Zimbabwe’s Econet Wireless Ltd. will shut its African pay-TV unit due to the country’s economic condition and shortage of foreign currency, group Chief Executive Officer Douglas Mboweni said.
“We regret to announce the discontinuation of Kwese TV Satellite Service with effect from Aug. 5,” Mboweni said in a statement Sunday.

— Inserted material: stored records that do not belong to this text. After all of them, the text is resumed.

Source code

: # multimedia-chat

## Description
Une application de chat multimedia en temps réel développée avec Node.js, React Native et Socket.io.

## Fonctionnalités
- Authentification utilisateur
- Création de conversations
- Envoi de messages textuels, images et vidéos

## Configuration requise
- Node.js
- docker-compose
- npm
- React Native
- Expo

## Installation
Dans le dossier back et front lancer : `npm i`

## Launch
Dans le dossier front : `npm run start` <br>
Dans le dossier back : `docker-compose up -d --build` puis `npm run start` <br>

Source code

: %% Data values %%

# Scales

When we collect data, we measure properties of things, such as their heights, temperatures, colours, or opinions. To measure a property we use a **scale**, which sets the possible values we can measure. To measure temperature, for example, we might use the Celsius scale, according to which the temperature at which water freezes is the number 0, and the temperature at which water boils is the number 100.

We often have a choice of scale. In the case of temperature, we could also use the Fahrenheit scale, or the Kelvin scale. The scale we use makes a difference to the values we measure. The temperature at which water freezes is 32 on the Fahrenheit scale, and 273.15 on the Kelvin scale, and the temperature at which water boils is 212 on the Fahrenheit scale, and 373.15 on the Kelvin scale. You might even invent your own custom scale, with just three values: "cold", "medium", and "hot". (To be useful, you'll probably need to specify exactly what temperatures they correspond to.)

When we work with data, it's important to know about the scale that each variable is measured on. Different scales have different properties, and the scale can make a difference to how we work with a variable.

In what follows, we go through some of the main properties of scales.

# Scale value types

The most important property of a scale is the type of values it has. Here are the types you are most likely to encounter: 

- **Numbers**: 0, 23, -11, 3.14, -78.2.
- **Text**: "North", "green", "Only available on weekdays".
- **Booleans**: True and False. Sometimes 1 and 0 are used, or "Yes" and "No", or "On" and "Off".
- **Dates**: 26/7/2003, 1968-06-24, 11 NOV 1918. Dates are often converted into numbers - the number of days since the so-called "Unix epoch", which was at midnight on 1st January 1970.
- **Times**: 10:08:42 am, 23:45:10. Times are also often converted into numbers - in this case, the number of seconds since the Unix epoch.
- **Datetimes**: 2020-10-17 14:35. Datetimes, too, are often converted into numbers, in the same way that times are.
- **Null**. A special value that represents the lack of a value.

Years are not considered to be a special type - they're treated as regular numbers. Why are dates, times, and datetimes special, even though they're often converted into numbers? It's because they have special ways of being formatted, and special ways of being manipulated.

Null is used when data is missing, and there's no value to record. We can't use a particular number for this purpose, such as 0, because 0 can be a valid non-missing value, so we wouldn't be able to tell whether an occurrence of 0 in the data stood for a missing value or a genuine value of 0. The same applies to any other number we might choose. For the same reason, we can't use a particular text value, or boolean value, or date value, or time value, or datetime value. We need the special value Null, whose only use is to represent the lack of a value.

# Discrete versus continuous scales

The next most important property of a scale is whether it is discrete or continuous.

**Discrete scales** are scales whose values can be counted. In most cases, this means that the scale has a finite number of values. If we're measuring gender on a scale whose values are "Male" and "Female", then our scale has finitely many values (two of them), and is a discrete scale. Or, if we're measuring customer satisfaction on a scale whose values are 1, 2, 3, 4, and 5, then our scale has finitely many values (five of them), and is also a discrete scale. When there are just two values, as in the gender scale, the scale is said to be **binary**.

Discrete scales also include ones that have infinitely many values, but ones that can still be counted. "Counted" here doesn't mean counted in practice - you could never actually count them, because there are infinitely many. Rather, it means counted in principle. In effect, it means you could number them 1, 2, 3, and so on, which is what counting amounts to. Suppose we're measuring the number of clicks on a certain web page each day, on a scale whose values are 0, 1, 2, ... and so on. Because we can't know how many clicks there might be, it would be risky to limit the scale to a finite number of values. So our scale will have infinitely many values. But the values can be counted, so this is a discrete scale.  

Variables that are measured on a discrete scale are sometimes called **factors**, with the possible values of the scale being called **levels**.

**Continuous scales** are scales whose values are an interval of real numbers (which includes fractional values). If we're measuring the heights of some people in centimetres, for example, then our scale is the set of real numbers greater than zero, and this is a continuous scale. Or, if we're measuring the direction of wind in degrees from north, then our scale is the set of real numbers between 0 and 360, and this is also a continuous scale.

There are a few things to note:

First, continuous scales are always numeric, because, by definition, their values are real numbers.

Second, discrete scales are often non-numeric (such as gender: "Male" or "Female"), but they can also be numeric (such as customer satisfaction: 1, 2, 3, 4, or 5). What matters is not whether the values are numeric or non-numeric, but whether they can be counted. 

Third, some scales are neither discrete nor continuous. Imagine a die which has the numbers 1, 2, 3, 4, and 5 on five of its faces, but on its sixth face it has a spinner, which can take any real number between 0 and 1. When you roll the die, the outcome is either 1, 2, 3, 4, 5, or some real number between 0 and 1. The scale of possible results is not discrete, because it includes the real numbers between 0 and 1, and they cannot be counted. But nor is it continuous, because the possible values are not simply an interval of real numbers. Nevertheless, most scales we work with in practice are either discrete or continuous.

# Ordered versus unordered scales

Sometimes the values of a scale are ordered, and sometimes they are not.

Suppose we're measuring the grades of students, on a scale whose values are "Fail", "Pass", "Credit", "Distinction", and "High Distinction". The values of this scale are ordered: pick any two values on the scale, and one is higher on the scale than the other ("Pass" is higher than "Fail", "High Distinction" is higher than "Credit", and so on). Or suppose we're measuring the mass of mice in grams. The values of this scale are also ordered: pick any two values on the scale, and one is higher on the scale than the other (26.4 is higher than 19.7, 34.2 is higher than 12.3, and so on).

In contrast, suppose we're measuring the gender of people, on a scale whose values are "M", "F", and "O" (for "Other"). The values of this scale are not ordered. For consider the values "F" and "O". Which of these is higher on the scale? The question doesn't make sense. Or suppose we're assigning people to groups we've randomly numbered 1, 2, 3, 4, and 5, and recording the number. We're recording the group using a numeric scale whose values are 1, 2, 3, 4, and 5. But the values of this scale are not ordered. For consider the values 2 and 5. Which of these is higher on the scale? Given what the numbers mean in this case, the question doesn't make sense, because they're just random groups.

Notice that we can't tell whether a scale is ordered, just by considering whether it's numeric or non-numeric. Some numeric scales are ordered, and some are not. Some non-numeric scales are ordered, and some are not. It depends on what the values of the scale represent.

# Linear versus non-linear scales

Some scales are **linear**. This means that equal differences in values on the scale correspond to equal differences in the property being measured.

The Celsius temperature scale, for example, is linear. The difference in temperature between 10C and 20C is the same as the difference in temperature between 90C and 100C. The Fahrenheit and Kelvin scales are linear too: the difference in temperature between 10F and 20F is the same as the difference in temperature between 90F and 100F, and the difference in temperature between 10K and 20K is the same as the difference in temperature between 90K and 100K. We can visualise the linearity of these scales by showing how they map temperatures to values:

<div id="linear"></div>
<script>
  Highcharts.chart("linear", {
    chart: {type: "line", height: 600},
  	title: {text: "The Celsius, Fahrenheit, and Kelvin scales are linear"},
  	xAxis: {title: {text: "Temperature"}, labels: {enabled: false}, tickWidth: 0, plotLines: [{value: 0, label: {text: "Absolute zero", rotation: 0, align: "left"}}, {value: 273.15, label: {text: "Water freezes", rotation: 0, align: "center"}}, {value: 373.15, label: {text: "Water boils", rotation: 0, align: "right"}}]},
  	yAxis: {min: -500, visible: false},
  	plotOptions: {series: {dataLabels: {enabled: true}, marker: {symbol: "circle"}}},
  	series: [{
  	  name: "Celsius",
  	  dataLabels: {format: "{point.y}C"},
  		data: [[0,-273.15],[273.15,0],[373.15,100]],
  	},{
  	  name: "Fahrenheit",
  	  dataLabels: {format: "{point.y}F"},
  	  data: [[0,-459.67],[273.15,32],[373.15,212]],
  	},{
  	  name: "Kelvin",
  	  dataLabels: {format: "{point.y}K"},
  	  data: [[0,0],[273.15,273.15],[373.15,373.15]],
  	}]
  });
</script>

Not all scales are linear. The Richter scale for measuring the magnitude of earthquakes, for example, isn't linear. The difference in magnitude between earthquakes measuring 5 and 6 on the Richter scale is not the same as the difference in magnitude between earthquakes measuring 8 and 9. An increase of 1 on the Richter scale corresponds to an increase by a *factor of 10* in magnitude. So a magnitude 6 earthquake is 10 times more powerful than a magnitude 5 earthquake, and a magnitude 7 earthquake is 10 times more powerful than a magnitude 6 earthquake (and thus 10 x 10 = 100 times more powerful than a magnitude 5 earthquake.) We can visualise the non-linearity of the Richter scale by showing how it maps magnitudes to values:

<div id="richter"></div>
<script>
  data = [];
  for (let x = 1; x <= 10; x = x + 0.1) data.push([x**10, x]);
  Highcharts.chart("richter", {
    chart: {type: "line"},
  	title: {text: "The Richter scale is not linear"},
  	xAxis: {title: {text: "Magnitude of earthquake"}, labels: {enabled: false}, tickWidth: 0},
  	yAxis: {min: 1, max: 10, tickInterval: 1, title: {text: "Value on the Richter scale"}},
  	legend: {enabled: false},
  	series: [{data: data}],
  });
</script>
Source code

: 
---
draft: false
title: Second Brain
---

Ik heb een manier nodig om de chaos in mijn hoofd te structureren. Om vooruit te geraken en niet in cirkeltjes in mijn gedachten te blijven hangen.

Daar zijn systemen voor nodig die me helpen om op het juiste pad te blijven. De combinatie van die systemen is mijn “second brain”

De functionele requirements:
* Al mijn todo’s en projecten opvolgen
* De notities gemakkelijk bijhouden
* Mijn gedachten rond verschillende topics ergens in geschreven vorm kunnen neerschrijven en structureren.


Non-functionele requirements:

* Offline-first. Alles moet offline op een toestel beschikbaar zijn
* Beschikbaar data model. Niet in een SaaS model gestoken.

The service was offered by Econet Media Ltd., an affiliated company.
“The third party content providers on whose content we rely, require payment in foreign currency,” he added. “With the prevailing economic conditions in Zimbabwe, and the current business operating environment –characterized by an acute shortage of foreign currency –sustaining Kwese and Kwese Satellite Service was no longer viable.”
Econonet Media Ltd. operates in more than a dozen countries under the Kwese brand and is owned by Zimbabwe’s richest man, Strive Masiyiwa (in featured photo).
Last month the company went into voluntary administration and appointed accountants Ernst & Young to manage the process as it pays its creditors.
Zimbabwe stopped recognizing the U.S. dollar, South African rand and other foreign currencies as legal tender in June as it tries to curb black-market trading that’s contributed to surging inflation. The country’s finance minister last week responded to the worsening economic crisis by blacking out inflation statistics for the next six months.